The Irish Confederates were finally subdued in the summer of 1652, and then took place a scene not witnessed in Europe since the conquest of Spain by the Vandals. The captains and men of war numbered to 40,000, were suffered to embark for the Continent, and forced to "fed themselves by the blades of their swords in the services of foreign countries." Those who stayed behind had families that prevented them from following their example.
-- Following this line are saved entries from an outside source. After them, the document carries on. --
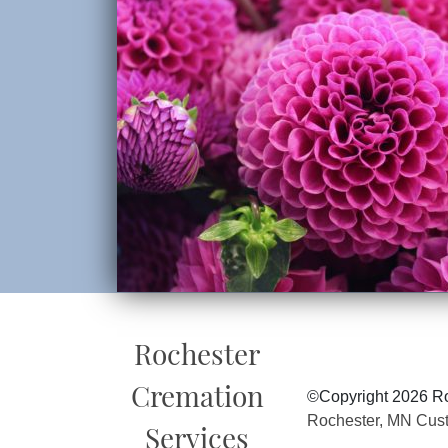
Rochester
Cremation
©Copyright 2026 Ro
Rochester, MN Cus
Services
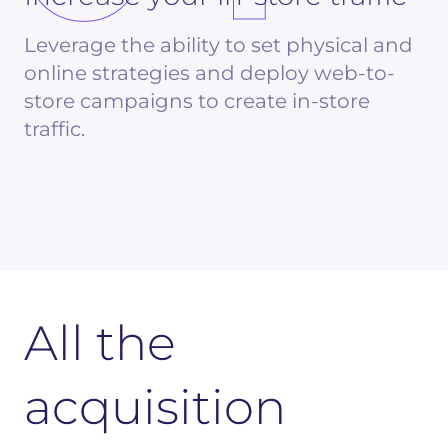
Leverage the ability to set physical and
online strategies and deploy web-to-
store campaigns to create in-store
traffic.
All the
acquisition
They returned to their former neighborhoods, took up their abode in the offices attached to their mansions, or shared the dwellings of their late tenants - their mansions being occupied by some English officer or soldier - and employed themselves in tilling the lands they had lately owned as lords, until the 11th of October, 1653, when they were ordered to transplant to Connaught, the news being proclaimed by beat of drum and sound of trumpet in the adjoining town; ploughmen, labourers, and others of the lower order of people excepted, because they would be useful to the English as earthtillers and herdmen; and others of them, with a cowd of orphan boys and girls, were transported to serve the English planters in the West Indies; and thereupon the conquering army divided ancient inheritances amongst them by lot.
Every person ordered to transplant was furnished with a certificate which described his family and friends who intended to bear him company to Connaught, and his stock and crop in ground. The writer's ancestor, John O'Meagher, being then a minor, the certificate was made out in favour of his mother, Anne O'Meagher, of Clonyne Castle, widow, and seventy-five persons agreed to accompany her into exile. For each acre of winter corn she left behind, three acres of land were to be assigned, summer corn and fallow being included; for each cow or bullock (if two years old and upwards), three acres; for every three sheep, one acre; for every garron, nag, or mare (if three years old and upwards), four acres; and for goats and swine proportionally. These assignments were only conditional, for at a future day other Commissioners were to sit at Athlone to determine the extent of lands the transplanters had left behind them, and to ascertain the extent of disaffection to Parliament, by which the proportion to be confiscated was to be regulated. Ikerrin was then parcelledout among the Anneslows, Armingers, bayleys, Boats, Bulkeleys, Butlers, Chappels, Creuzals, Desbrows, Drakes, Eakins, Eames, Foulkes, Gossans, Hales, Heaths, Joneses, Lenthallss, Lobs, Mathers, Minchins, Morrises, Noels, Piercys, Radcliffes, Rundalls, Runthorns, Smiths, Thornburys, Sympsons, Weekes, and Woodcocks; the Dukes of York and Ormonde and Sir Martin Noel getting the largest share.
Of those who went abroad, Theodore de Meagher served in 1660 in the Spanish Netherlands as Maréchal de Campo, under the Prince of Condé.
The O'Meaghers declared for King James and joined his army. When war broke out in Ireland in 1689, we find John Meagher serving in Sarfield's horse; Cornelius, Brian, and Edmund O'Meagher in Butler's Foot; John, Edmund and Thomas O'Meagher in Bagenal's Foot; Philip O'Meagher in Oxburg's Foot, and Thomas O'Meagher in Mountcashel's Foor. And after the surrender of Limerick the remains of the Jacopite army volunteered for France and Spain, and we find O'Meaghers serving in the French regiments of Bulkeley, Clare, Galmoy, and Lee; in the Spanish regiments of Hibernia, Irlanda, Wauchop, and Waterford; in the prussian army of Von Derfinger's Dragoons, and in the garrison of Cüstrin; and in the Polish Saxon army, Thadée de Meagher became a Lieutenant General and Colonel Proprietor of the Swiss Guard, and Chamberlain to the King: he was commissioned by the sovereign to negotiate with Frederick the Great a treaty of neutrality on the breaking out of the Seven Years' War.